Skip to main content

College gave Kristen Lang “the opportunity to create my next chapter – to be better, not bitter.”

Helped by a scholarship from the Chicago Coalition for the Homeless, Kristen earned a bachelor’s degree in accounting from Benedict College, an historically black college in South Carolina. She graduated in May with high honors and is making plans to go to graduate school.

Kristen worked hard at Benedict. She was elected to student government, presided over the Phi Beta Lambda business club, and worked for the dean of the business school. She was named Benedict’s “Business Student of the Year” before she graduated, completing her degree on time in four years.

With college came success – “and less worries, as in being able to have a dorm room I could go to every night,” Kristen recalls. “Because in Chicago, I mostly lived house to house. I didn’t have a real home, a loving home, until I was adopted in my senior year of high school.”

Kristen at our June 2018 Scholarship Award Ceremony

Homeless more than six years, Kristen and her sister were left to drift among the homes of various relatives. Despite early difficulties in a household that included her mother’s abusive boyfriend, the family split up when Kristen was in fifth grade, after her mother went to prison for business fraud.
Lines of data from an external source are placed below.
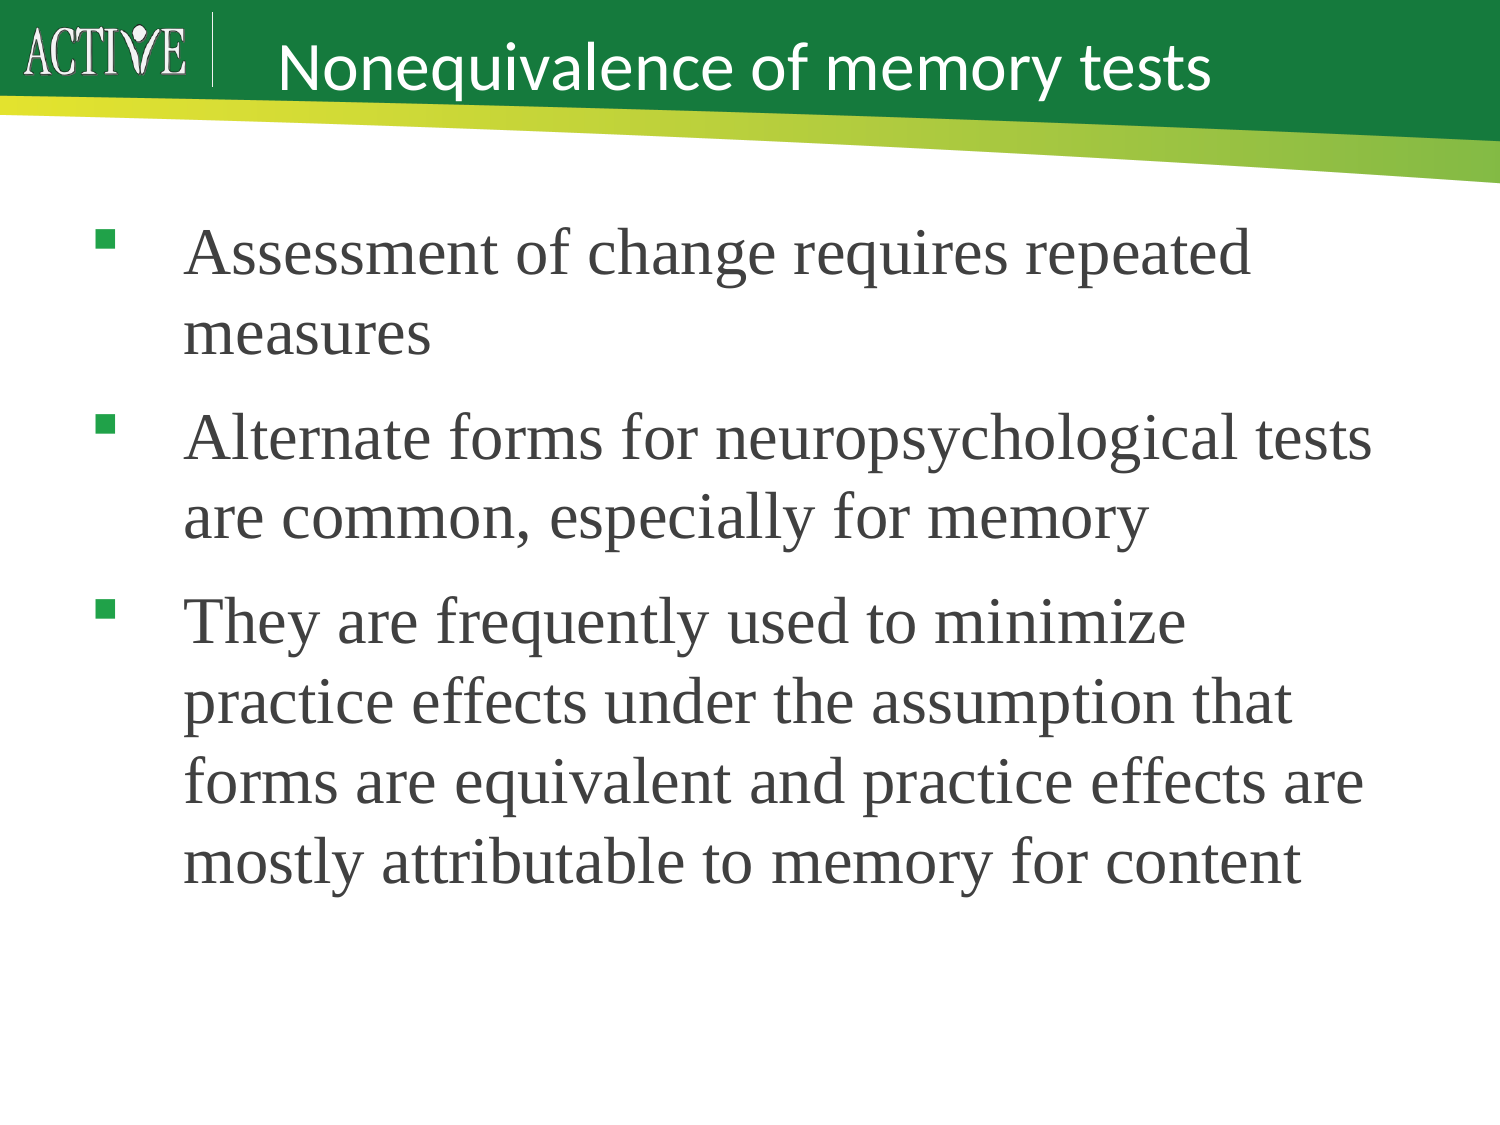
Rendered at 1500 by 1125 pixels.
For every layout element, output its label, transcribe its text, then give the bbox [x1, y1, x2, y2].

text_box Nonequivalence of memory tests [262, 12, 1500, 113]
picture [0, 0, 1500, 1125]
list Assessment of change requires repeated measures Alternate forms for neuropsychological tests are common, especially for memory They are frequently used to minimize practice effects under the assumption that forms are equivalent and practice effects are mostly attributable to memory for content [75, 200, 1425, 943]
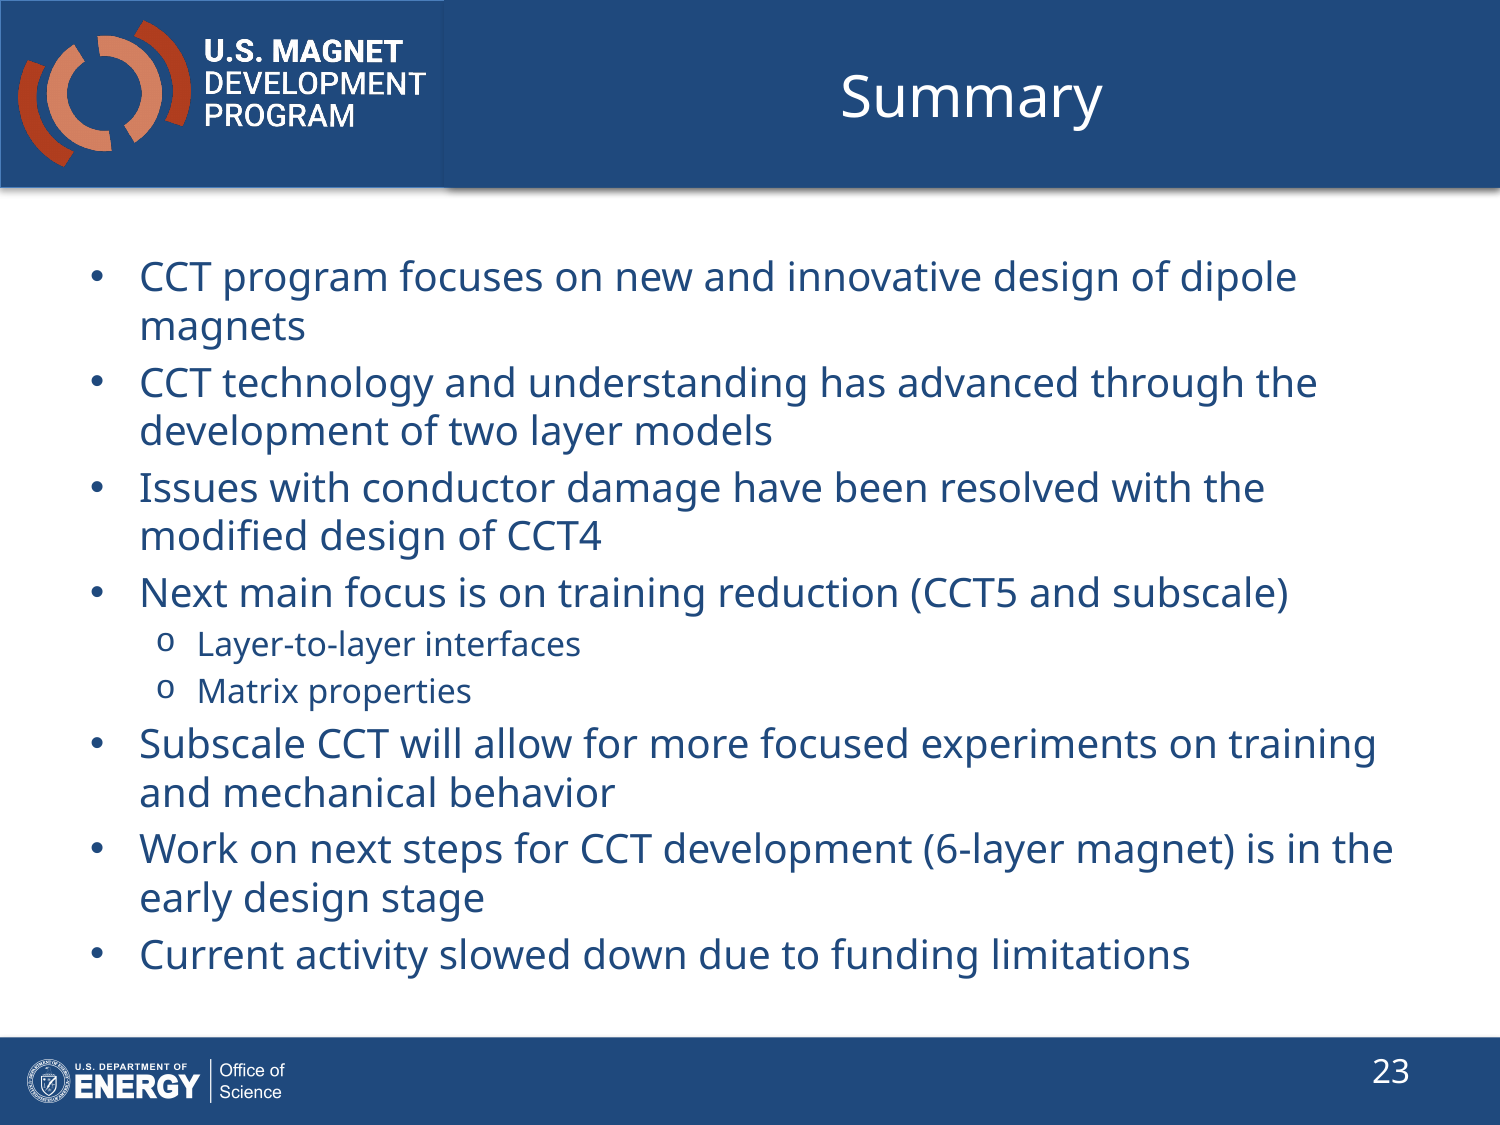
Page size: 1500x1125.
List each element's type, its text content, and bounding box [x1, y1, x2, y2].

slide_number 23 [1340, 1042, 1425, 1103]
list CCT program focuses on new and innovative design of dipole magnets CCT technology and understanding has advanced through the development of two layer models Issues with conductor damage have been resolved with the modified design of CCT4 Next main focus is on training reduction (CCT5 and subscale) Layer-to-layer interfaces Matrix properties Subscale CCT will allow for more focused experiments on training and mechanical behavior Work on next steps for CCT development (6-layer magnet) is in the early design stage Current activity slowed down due to funding limitations [75, 243, 1425, 987]
title Summary [444, 0, 1500, 188]
picture [27, 1059, 285, 1103]
picture [18, 20, 426, 167]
Kristen and a sister were sent to live with their father; he struggles with addiction, so the three of them doubled-up with relatives, moving frequently.
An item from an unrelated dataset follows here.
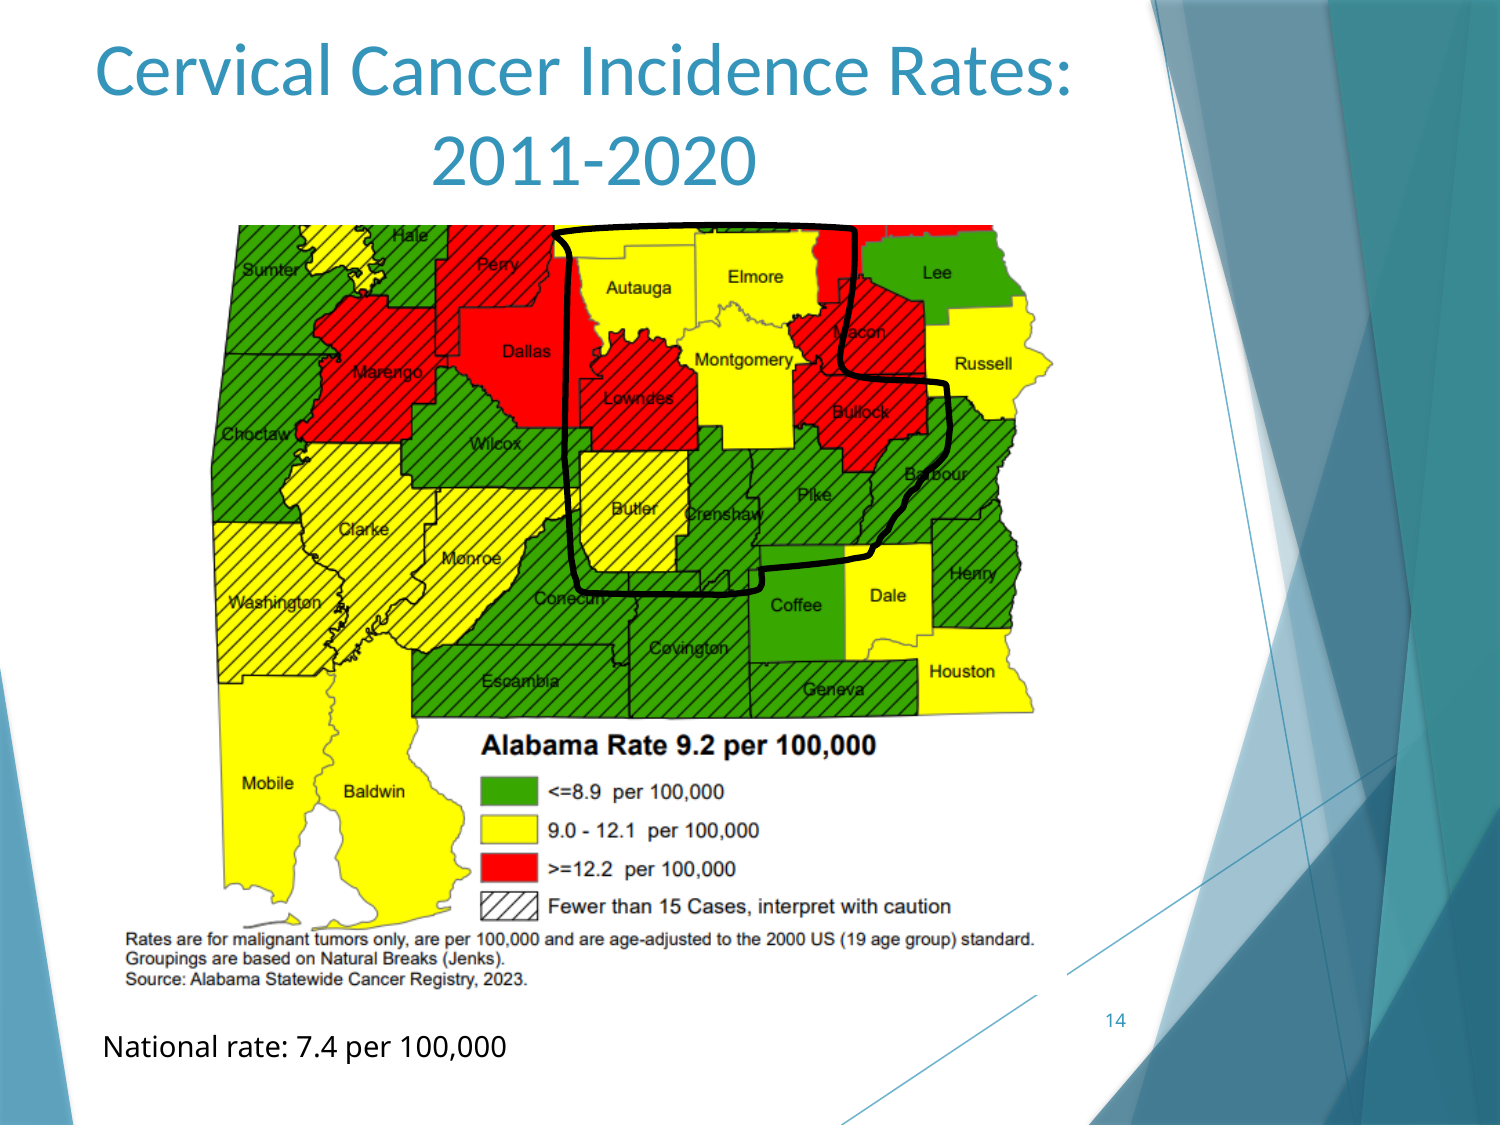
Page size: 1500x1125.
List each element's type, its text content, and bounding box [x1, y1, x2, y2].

“I changed schools four times until I finished eighth grade,” said Kristen. She says she kept up academically, but feeling some resentment as a young teen, she would mouth off to teachers.

“I was a jerk,” she admits. “But after freshman year, I started at After School Matters. There, people paid attention to you. Because I was working to earn money, I didn’t want to get fired, so I had to work on my attitude. If I was smart-alecky, I was corrected. They’d sit you down and ask why are you acting like this? I realized I was mad for lack of a mom.”
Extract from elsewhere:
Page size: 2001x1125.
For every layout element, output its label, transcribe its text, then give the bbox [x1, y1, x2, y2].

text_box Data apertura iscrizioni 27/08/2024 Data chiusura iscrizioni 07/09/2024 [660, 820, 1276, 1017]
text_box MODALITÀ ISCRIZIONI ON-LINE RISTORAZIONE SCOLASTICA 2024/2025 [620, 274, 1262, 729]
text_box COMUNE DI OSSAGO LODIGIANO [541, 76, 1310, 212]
Kristen decided to focus on her future and doing well at her South Side high school. Life improved, including longer stays with the family of her father’s cousin, a single mom of three. One of the happiest moments of Kristen’s life was when she was asked to join their family permanently.

“She told me, ‘I’ve been thinking about it and we had a family meeting about it. You’re like a daughter to me and I love you.’ Her name is Tina and she’s a wonderful person. I also lived there in the summer during college and now that I’ve graduated.”

Kristen remembers feeling homesick her first weeks at college. But she made friends and got active in school, later hosting “vision board parties” for students to talk about their goals. She says she realized, “Nobody knew where I came from. All that stuff didn’t matter. I could be the person I wanted to grow into, that I wanted the world to see me as.”

Months since graduating, Kristen works in a Chicago school. She is also making plans to earn graduate degrees that would lead to a career in higher education.

“I want to be Dr. Lang. It rings a bell,” she says, smiling.